- Des lecteurs fragiles

Bahloul (1990) précise que les lectures préférées des faibles lecteurs qu'elle a rencontrés mettaient en scène des histoires vécues. Anne-Sophie peut être associée aux autres filles interrogées, élèves en sciences médico-sociales et non classées dans la catégorie de lecteurs, qui ont toutes exprimé leur nette préférence pour les histoires vécues, enfance, maladies. Intérêt qui peut les pousser aussi à la lecture de magazines. Anne-Sophie est ainsi abonnée à Enfants d'abord, et lit fréquemment les revues Infirmière ou Impact-médecin. Par la lecture, cette élève se projette dans un milieu vers lequel elle a toujours voulu aller.

Les élèves en sciences médico-sociales que nous avons questionnées se destinent toutes à des études d'infirmière ou de puéricultrice. Et Manuela, en technique industrielle, qui a choisi une toute autre orientation manifeste le même intérêt pour ce genre d'ouvrages. Elle est influencée par sa soeur aînée qui exerce la profession... d'infirmière !

Ces trois élèves que nous appelons "itératives" apparaissent comme des lectrices fragiles parce que leur attirance pour un thème ou un seul genre d'ouvrages les pousse à une approche qui empêche toute capitalisation de connaissances sur le monde de l'écrit.

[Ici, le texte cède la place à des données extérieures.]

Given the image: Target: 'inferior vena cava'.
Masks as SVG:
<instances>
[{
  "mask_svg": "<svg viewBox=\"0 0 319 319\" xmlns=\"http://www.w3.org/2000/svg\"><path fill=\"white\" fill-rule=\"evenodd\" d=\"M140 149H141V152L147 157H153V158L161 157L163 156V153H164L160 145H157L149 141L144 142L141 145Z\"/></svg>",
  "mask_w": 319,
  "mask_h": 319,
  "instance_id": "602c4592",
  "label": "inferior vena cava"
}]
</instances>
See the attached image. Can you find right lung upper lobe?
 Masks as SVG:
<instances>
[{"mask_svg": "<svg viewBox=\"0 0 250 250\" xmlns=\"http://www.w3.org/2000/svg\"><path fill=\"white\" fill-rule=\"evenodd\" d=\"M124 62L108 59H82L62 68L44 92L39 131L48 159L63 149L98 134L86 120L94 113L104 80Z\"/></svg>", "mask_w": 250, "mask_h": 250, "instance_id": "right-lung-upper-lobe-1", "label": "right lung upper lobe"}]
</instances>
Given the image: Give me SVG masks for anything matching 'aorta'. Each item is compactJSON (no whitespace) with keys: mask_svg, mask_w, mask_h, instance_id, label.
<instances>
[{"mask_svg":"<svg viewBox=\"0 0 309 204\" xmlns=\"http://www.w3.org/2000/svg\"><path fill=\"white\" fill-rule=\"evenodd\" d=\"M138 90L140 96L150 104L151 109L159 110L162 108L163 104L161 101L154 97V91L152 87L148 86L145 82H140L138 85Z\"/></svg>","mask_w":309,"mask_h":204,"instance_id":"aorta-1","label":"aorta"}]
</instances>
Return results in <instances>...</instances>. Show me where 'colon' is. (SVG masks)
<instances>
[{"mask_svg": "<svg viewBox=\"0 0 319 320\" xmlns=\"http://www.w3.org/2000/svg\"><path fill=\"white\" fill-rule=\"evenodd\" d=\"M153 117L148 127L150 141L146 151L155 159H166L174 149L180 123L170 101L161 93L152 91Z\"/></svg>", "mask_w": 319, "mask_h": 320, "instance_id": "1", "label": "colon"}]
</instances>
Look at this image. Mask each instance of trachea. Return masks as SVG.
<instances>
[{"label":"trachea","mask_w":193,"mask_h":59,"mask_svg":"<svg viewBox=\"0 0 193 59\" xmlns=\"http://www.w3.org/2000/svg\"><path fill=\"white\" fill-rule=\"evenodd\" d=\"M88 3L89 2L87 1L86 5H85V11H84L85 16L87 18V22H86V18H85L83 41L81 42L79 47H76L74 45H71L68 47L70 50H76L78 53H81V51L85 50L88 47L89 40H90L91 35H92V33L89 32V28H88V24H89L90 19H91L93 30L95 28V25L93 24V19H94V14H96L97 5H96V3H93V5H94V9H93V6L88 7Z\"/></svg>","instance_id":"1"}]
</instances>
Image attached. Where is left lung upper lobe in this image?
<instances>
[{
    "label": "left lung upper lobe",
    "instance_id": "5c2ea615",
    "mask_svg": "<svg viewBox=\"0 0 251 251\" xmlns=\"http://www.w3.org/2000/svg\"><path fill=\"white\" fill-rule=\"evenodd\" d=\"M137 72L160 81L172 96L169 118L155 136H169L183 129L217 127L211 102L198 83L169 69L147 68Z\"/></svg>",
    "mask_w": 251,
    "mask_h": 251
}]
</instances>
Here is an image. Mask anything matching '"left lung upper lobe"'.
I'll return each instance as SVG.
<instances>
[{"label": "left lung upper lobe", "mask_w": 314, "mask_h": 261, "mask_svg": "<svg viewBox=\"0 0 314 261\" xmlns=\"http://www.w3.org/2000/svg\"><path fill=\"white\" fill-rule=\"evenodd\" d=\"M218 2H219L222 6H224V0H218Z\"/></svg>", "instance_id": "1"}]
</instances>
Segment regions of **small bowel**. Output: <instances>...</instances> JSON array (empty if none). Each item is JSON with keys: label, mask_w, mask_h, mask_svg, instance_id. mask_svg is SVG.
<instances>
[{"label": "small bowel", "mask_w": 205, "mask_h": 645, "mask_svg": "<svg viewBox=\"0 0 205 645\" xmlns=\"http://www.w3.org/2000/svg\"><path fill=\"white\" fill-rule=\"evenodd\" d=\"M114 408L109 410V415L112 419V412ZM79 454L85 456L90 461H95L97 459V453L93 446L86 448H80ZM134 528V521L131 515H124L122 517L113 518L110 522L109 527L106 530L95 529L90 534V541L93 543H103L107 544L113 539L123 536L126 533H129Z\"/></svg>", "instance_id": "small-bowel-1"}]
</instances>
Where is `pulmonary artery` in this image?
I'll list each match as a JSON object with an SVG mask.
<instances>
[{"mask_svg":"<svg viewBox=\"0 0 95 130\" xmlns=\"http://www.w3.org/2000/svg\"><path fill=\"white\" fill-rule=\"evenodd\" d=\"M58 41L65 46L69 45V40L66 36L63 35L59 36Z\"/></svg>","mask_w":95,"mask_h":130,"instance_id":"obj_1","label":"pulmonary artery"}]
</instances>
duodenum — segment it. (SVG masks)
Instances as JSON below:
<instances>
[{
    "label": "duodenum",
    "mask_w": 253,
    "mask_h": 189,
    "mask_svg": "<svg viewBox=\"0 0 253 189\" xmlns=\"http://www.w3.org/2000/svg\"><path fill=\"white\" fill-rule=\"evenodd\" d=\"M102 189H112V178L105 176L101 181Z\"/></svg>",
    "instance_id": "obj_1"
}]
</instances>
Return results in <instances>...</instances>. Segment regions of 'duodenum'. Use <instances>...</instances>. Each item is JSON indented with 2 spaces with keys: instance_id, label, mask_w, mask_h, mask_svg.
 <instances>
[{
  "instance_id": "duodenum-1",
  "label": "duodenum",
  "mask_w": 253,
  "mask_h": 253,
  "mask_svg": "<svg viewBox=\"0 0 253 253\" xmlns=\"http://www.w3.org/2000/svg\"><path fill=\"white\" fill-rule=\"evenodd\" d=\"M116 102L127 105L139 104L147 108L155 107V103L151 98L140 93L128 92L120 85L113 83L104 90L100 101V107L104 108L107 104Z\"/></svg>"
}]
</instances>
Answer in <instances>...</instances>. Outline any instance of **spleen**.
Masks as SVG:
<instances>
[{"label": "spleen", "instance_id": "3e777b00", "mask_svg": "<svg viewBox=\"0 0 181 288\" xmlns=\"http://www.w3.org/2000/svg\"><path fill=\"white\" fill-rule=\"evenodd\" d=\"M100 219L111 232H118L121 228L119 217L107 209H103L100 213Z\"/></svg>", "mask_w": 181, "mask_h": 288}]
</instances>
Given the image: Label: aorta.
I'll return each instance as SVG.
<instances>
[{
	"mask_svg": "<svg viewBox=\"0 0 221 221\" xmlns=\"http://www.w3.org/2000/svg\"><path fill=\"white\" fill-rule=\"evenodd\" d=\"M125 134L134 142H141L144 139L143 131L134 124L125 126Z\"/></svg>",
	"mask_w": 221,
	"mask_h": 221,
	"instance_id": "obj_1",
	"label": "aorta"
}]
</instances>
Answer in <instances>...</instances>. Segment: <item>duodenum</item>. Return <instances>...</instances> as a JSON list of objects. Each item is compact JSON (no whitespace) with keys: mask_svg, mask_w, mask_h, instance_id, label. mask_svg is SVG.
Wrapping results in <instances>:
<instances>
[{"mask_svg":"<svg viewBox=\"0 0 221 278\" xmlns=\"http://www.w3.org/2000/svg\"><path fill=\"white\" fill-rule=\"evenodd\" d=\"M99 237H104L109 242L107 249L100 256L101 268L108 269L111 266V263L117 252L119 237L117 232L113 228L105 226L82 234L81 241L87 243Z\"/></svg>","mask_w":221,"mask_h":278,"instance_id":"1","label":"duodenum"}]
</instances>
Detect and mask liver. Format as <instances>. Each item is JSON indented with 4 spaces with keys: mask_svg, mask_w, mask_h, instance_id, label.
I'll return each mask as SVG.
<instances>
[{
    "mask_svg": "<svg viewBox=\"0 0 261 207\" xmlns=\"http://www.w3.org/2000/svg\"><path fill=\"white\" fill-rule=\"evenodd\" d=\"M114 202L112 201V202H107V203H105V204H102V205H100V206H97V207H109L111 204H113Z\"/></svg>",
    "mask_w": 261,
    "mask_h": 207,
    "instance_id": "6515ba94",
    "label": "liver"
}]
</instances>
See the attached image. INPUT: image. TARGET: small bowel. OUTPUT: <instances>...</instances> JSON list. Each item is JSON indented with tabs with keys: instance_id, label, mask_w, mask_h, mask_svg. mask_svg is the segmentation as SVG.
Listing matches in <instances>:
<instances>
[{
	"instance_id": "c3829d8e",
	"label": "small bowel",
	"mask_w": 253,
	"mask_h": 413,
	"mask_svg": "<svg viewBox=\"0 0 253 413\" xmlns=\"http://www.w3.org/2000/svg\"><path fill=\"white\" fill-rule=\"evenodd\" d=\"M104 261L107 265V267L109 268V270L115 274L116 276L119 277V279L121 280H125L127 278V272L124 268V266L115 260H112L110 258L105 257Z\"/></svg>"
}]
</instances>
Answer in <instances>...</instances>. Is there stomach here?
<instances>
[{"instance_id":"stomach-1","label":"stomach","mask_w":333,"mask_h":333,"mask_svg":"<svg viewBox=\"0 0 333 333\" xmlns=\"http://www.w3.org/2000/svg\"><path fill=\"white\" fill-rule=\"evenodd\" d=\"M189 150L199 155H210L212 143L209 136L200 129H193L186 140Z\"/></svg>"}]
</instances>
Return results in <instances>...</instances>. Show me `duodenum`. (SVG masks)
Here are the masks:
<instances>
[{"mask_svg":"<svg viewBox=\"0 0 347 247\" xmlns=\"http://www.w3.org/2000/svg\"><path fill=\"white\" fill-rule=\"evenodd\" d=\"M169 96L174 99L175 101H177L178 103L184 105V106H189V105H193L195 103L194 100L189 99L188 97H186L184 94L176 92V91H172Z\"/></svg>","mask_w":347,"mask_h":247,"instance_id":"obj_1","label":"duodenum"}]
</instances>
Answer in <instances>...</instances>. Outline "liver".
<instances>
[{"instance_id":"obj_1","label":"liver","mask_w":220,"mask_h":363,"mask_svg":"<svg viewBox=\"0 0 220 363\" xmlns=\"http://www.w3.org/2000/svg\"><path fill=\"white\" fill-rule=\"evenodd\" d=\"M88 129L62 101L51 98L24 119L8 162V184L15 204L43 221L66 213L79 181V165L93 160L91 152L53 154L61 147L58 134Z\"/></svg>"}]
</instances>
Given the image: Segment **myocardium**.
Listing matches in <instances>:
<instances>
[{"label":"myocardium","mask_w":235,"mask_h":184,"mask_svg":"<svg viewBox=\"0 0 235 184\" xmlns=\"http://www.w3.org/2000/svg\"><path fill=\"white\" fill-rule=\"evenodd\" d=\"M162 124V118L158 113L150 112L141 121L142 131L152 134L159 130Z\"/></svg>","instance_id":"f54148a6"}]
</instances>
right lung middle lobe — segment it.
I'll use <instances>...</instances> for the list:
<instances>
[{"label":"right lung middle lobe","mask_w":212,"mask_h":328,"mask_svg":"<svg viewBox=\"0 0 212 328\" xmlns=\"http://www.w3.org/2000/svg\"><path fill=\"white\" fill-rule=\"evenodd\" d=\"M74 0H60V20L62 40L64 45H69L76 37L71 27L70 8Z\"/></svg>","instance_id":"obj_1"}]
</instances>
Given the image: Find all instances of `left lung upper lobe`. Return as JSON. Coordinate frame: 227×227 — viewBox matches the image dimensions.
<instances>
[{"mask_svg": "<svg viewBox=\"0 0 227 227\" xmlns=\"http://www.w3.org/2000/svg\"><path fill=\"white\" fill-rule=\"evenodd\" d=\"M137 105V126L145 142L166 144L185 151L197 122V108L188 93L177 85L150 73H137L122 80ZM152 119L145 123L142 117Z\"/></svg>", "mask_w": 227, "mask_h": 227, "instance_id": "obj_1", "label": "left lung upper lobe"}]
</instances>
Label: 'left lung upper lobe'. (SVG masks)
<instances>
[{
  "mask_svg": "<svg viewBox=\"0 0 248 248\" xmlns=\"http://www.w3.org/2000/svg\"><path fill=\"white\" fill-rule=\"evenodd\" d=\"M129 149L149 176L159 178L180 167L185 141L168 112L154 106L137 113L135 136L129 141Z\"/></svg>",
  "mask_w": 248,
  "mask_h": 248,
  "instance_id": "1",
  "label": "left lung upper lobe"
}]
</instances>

Manuela explique qu'elle fonctionne "au feeling" dans le choix de ses lectures, d'abord déterminé par la première de couverture :

"Mais généralement c'est, c'est les couvertures... Ça me flashe ! " (Manuela).

Le nom de l'auteur n'est jamais mémorisé. Il ne compte pas. C'est le thème qui est déterminant. L'auteur comme critère de choix, on le retrouve chez les lecteurs "boulimiques", "classiques", "distanciés", "pointillistes", mais pas chez ces lectrices "itératives" où c'est le thème qui détermine le choix. Le repère "auteur" ne fonctionne que pour ceux qui en détiennent les règles de décodage (Bahloul 1990) et ces lectrices "itératives" sélectionnent leurs lectures en s'appuyant sur les informations que fournit le livre, se comportant comme le font plutôt les faibles lecteurs 119. Anne-Sophie est ainsi incapable de citer les titres de deux des quatre ouvrages étudiés en classe de première, l'année précédente. Manuela ajoute :

"Je lis un livre, je ne sais même pas le titre".

Quand on demande à Marie-Laure qui avait tant apprécié les quatre romans de la saga La bicylette bleue de Régine Desforges, si elle compte lire les prochaines publications de cet auteur, elle répond :

"Non, oh non, pas du tout, ça dépend du thème".

Anne-Sophie, qui vit dans une toute petite commune rurale, se fournit presque exclusivement dans un club de lecture, France-loisirs :

"Pratiquement, tous mes livres viennent de là".

Elles ne programment pas leurs futures lectures. Manuela explique que même la télévision ne joue aucun rôle bien qu'elle vient de lire un récit d'un présentateur du journal télévisé :

"C'est toujours la fouille qui permet de trouver mon bonheur, je ne regarde jamais des émissions" (Manuela).

C'est le hasard qui va pourvoir à leur besoin qui peut être intense :

" Pendant les grandes vacances, j'avale les livres" (Anne-Sophie). ’ ‘ "Des fois, je vais être plusieurs semaines sans lire ; Mais il faut toujours que j'ai un livre-là en permanence" (Manuela).

Si leurs recherches, parfois chez le bouquiniste pour Manuela, restent vaines, elles ne commanderont pas chez un libraire, parce qu'elles ne savent pas ce qu'elles cherchent. On saisit alors l'aide que procure à Anne-Sophie le catalogue de France-loisirs.

Notes
119.

Dans ce cas, pour Bahloul (1990, 53), la nature du texte sera alors décodée par "la sémantique du titre, les informations fournies par la quatrième de couverture, le thème et le genre littéraire, le volume, la forme éditoriale".